Micro-clustering for session-based music recommendations

Recommender Systems (RSs) help users in discovering interesting items over huge catalogs of products by providing them personalized recommendations that fit with their interests and preferences. RSs are known to perform well in different domains, such as e-commerce, music, video etc. The thesis focuses on a session-based recommender system in the music domain. Differently from traditional RSs that leverage the historical behaviour of the user, session-based recommender systems leverage information about the current user session to predict how it will continue. With respect to other domains, music RSs are characterized by a huge number of items (i.e. music tracks). Therefore, datasets are difficult to process, sparsity negatively affects quality of recommendations. Moreover, many tracks are different versions of the same songs. The problem we want to tackle is the identification and merging of these redundant items. We are going to both demonstrate that these items should not be recommended together and that collapsing them before training a model could enhance the performance. We adopted two different approaches to find these items: one we called content-based micro-clustering and the other we called collaborative micro-clustering. By implementing our techniques in a large scale music recommender system and by adopting a fair evaluation method, we show that merging items before training a model can boost performance and, moving forward, may also have important implications for diversity: by removing too-similar items, more slots open for other items.
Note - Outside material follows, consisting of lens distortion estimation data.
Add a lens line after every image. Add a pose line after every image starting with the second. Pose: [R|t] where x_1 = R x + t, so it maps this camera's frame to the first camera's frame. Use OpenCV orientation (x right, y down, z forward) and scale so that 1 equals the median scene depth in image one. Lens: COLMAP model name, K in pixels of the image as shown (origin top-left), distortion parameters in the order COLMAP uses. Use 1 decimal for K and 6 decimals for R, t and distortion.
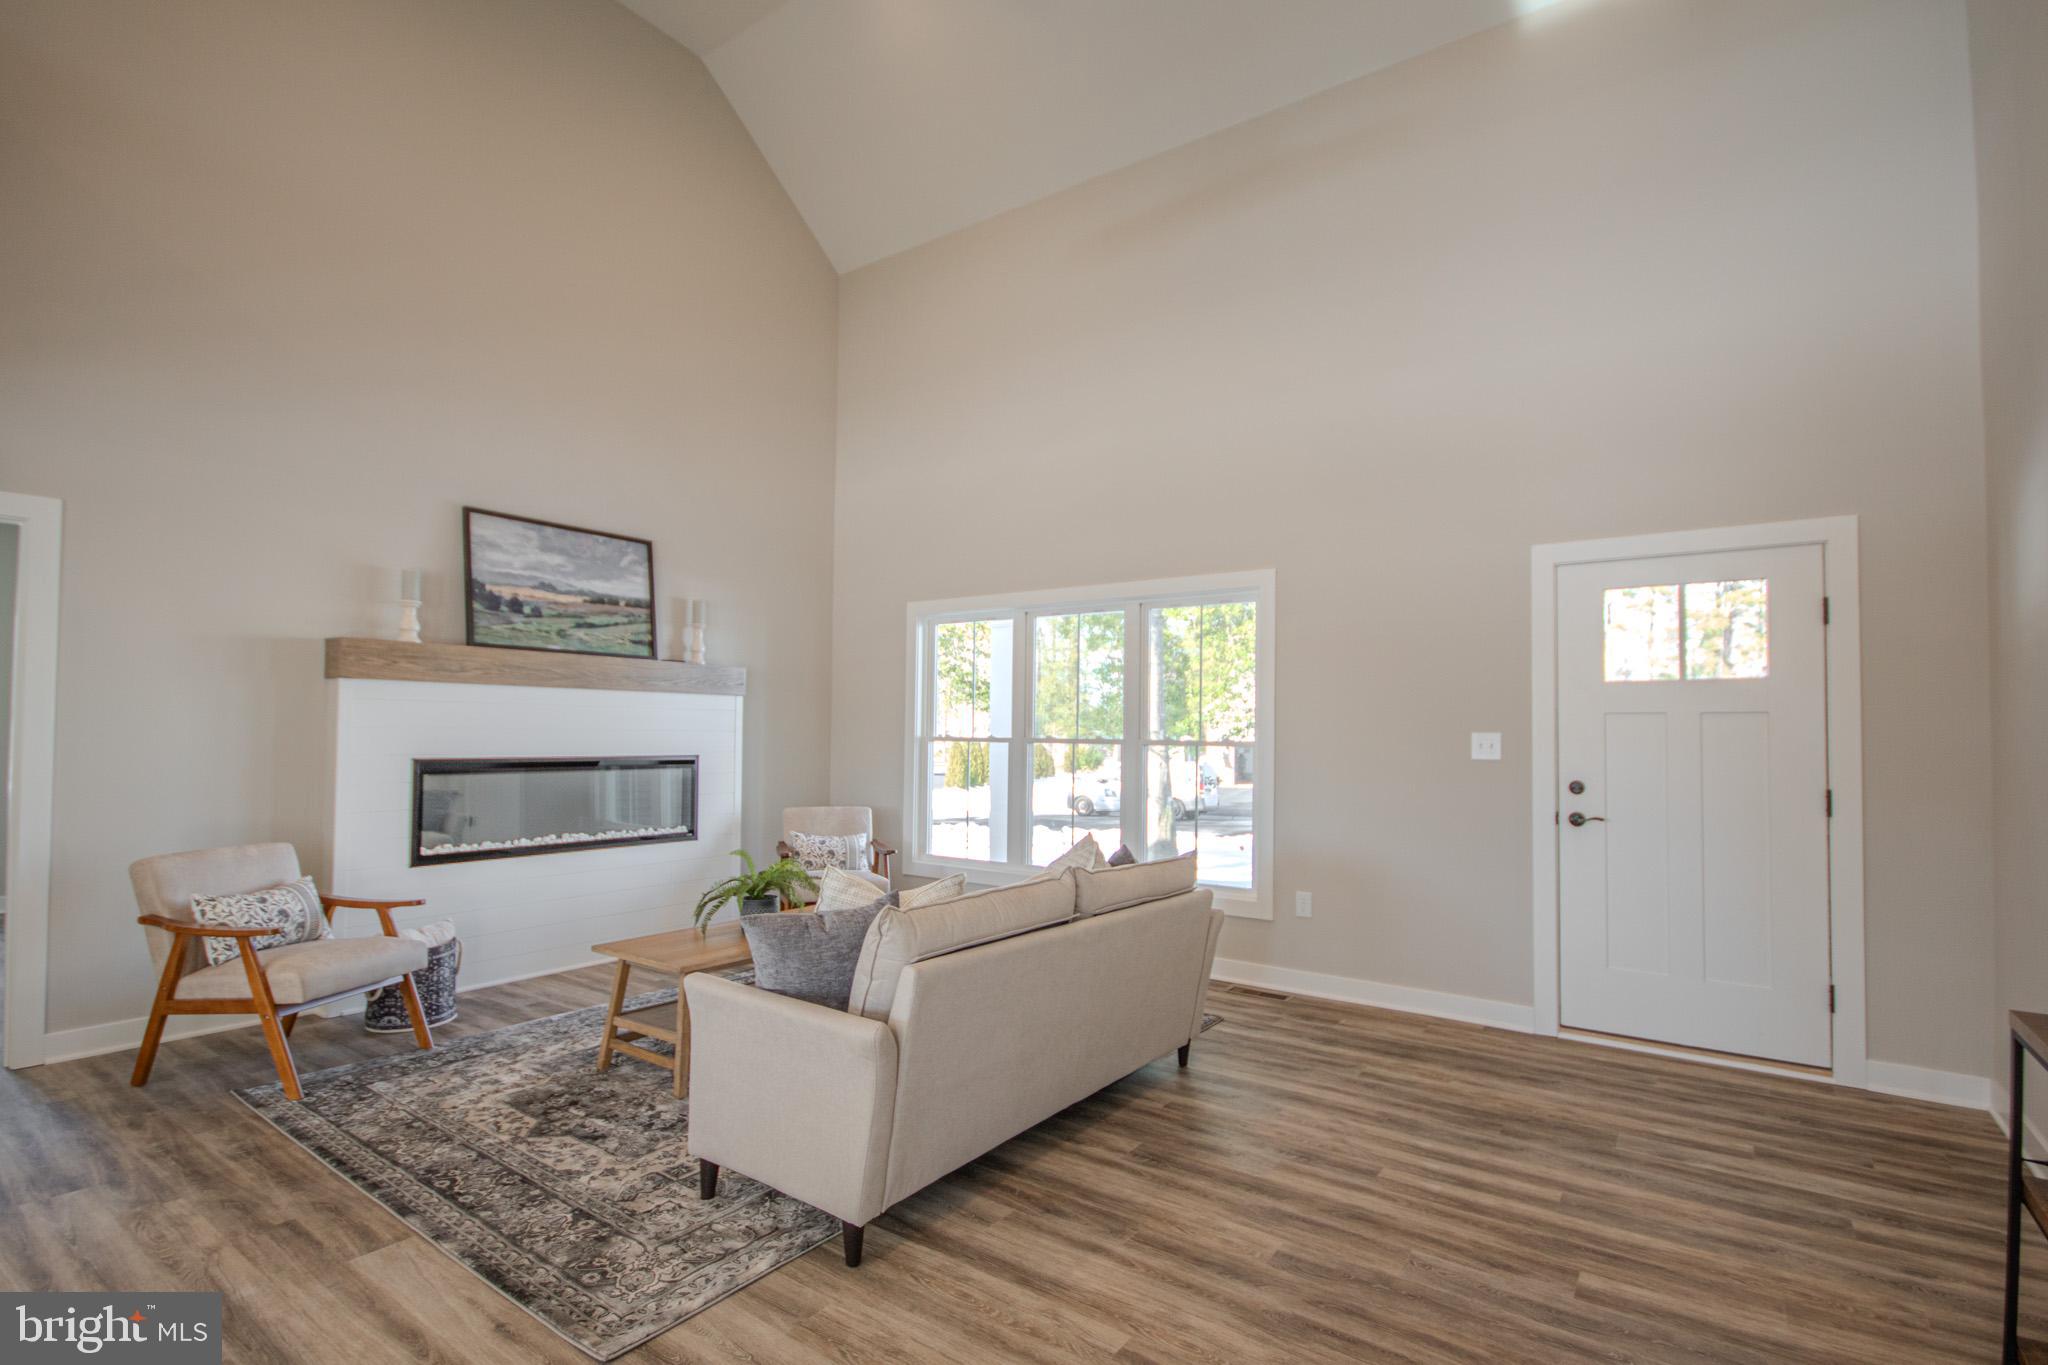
lens RADIAL K [[957.8, 0, 1033.1], [0, 957.8, 709.3], [0, 0, 1]] dist [0.001654, 0.000016]
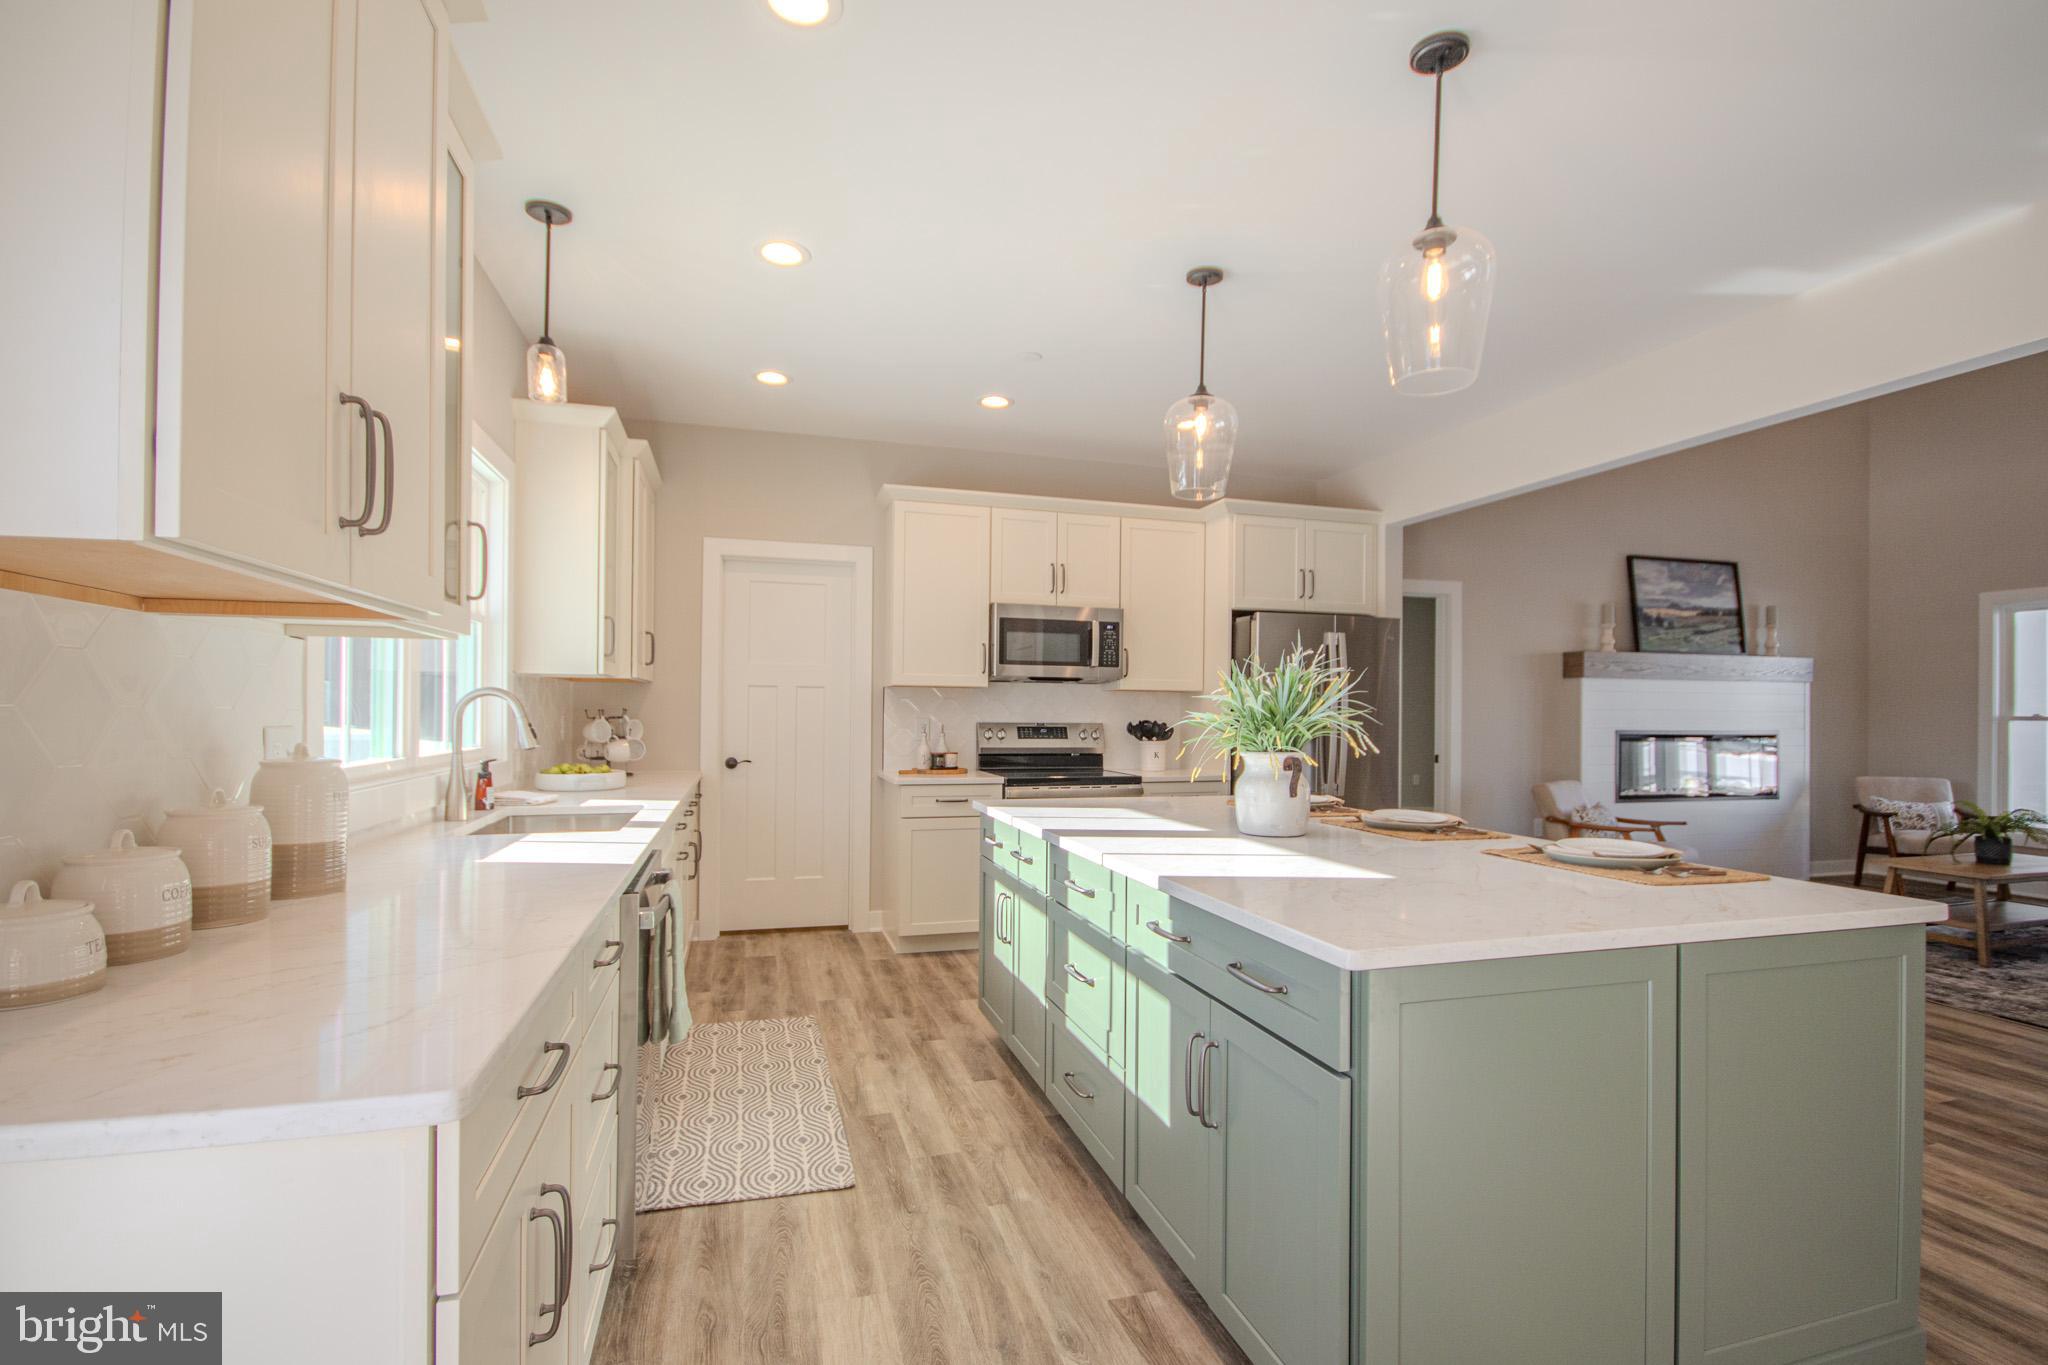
lens RADIAL K [[940.2, 0, 1021.3], [0, 940.2, 706.5], [0, 0, 1]] dist [0.009950, -0.013031]
pose [[0.784697, -0.004912, -0.619860, -0.427309], [0.015818, 0.999802, 0.012102, -0.016474], [0.619678, -0.019301, 0.784619, -0.663947]]
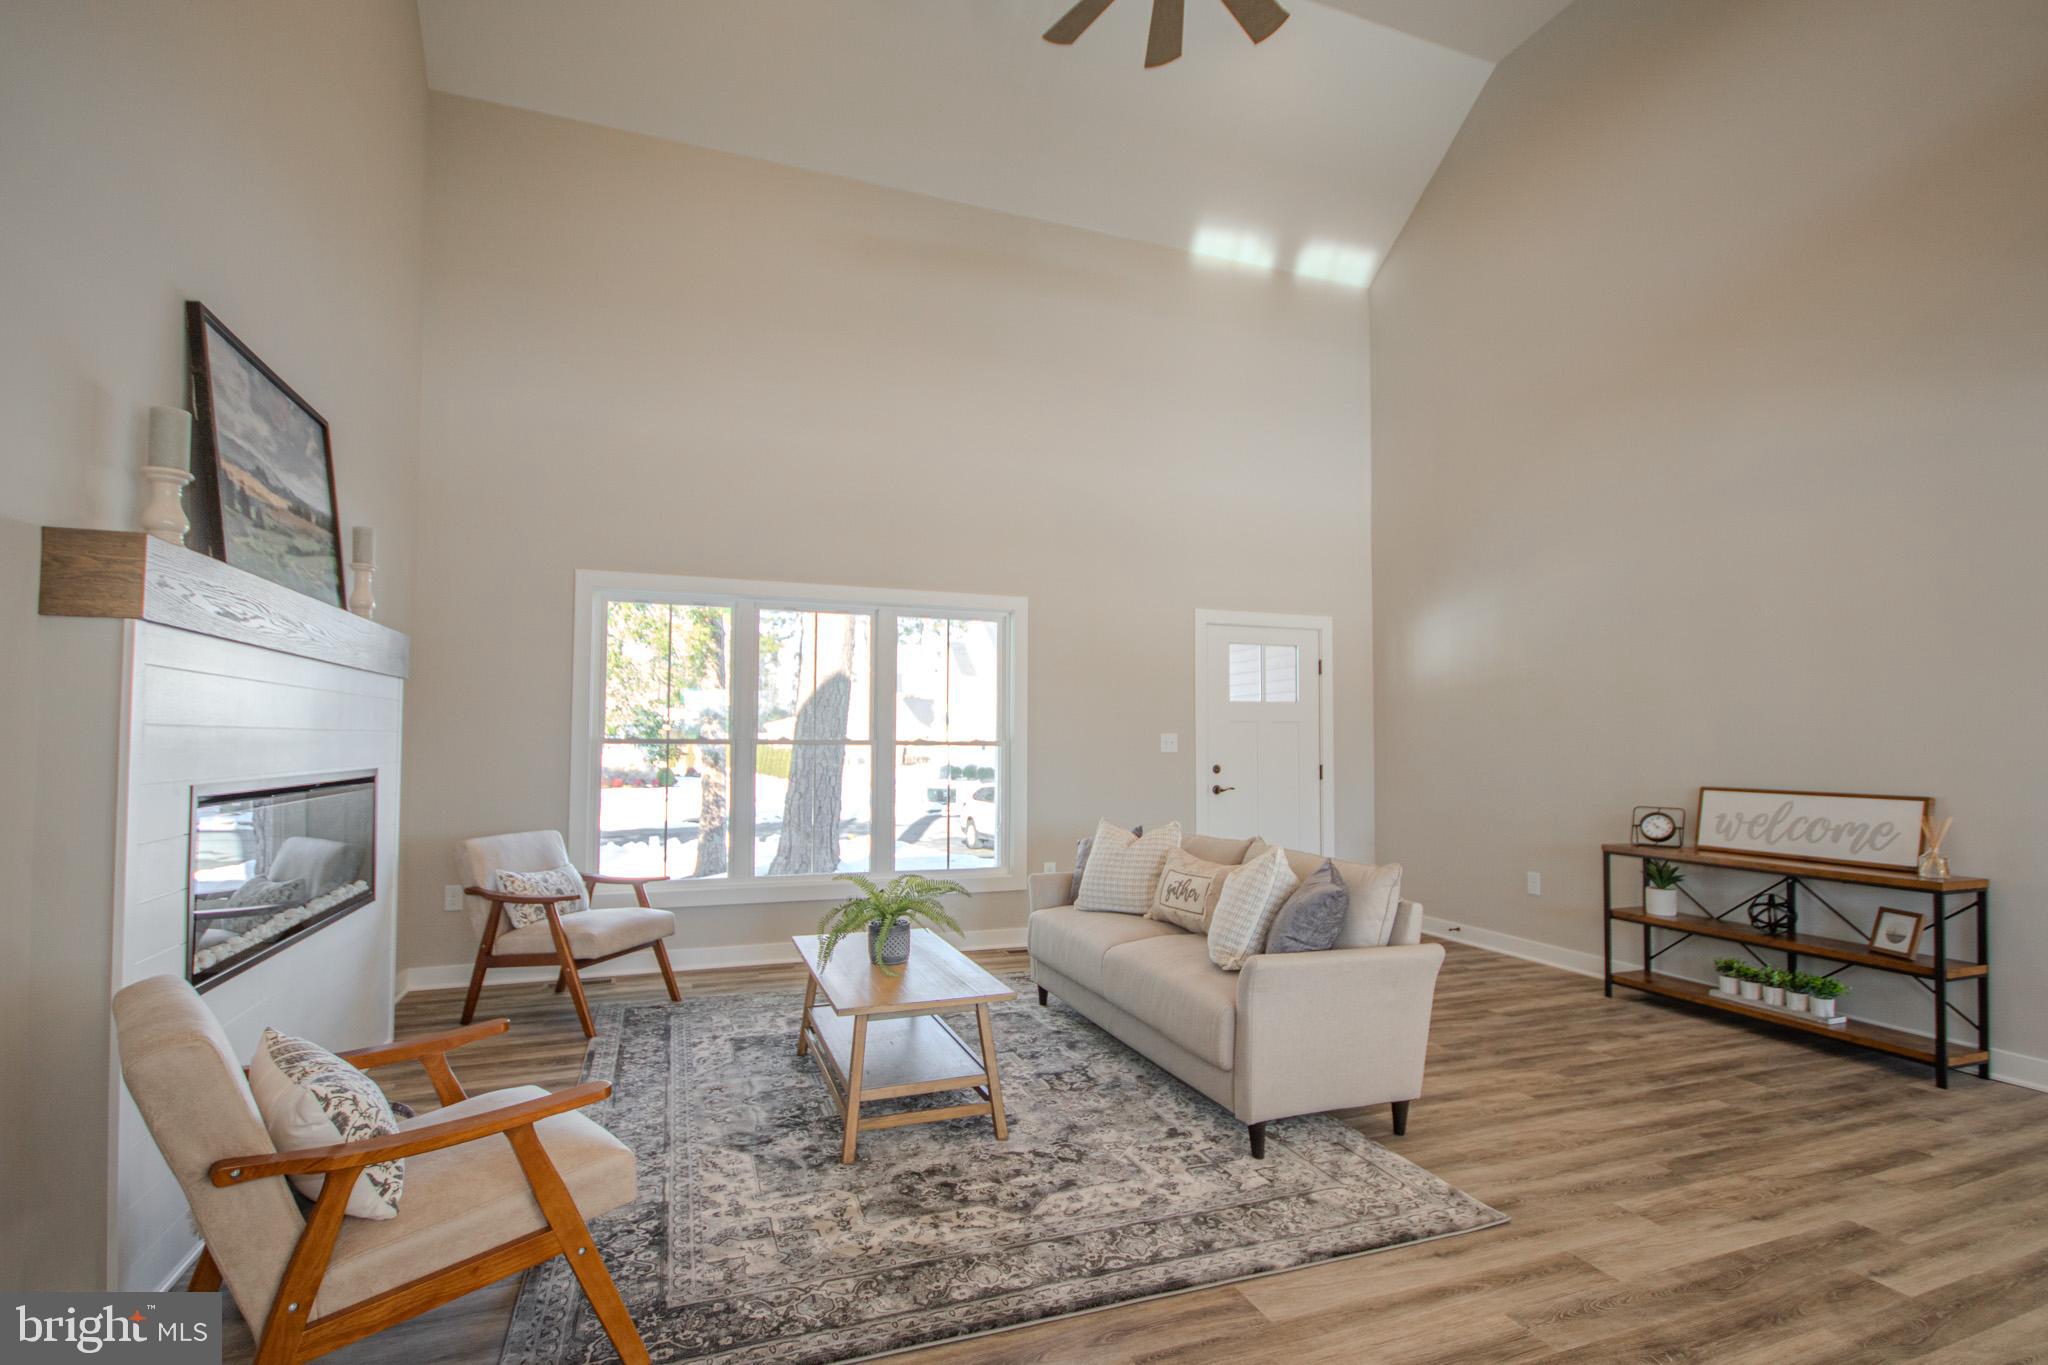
lens RADIAL K [[960.3, 0, 1029.3], [0, 960.3, 710.9], [0, 0, 1]] dist [0.005700, -0.011039]
pose [[0.561936, 0.018827, 0.826967, -0.753251], [-0.021491, 0.999736, -0.008157, 0.005831], [-0.826902, -0.013188, 0.562192, 0.322252]]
I Sistemi di Raccomandazione aiutano gli utenti a scoprire oggetti interessanti all'interno di enormi cataloghi di prodotti offrendo raccomandazioni personalizzate ritagliate sui loro interessi e preferenze. I sistemi di raccomandazione sono conosciuti per le buone prestazioni in diversi domini, come e-commerce, musica, video etc. La tesi si concentra su un sistema di raccomandazione basato sulle sessioni nel dominio della musica. A differenza dei tradizionali sistemi di raccomandazione che si basano sul comportamento passato dell'utente, i sistemi di raccomandazione basati sulle sessioni sfruttano informazioni sulla sessione corrente per predire come questa proseguirà. Rispetto ad altri domini, i sistemi di raccomandazione musicali sono caratterizati da un numero enorme di elementi (canzoni). Quindi, i dati sono diffcili da processare e la sparsità influenza negativamente la qualità delle raccomandazioni. Inoltre, molte canzoni sono versioni diverse della stessa canzone. Il problema che vogliamo affrontare è l'identificazione e l'unione di questi oggetti ridondanti. Dimostreremo sia che questi oggetti non dovrebbero essere raccomandati insieme e che unirli prima di addestrare un modello può migliorarne le prestazioni. Abbiamo adottato due differenti approcci per identificare questi oggetti: il primo l'abbiamo chiamato content-based micro-clustering, il secondo collaborative micro- clustering. Implementando le nostre tecniche in un sistema di raccomandazione su larga scala e adottando un equo sistema di valutazione, mostriamo che unire gli oggetti prima di addestrare il modello può spingere le prestazioni e, guardando avanti, può anche avere importanti implicazioni per quanto riguarda la diversità delle raccomandazioni: rimuovendo oggetti troppo simili tra loro, si liberano degli slots per altri oggetti che possono essere raccomandati.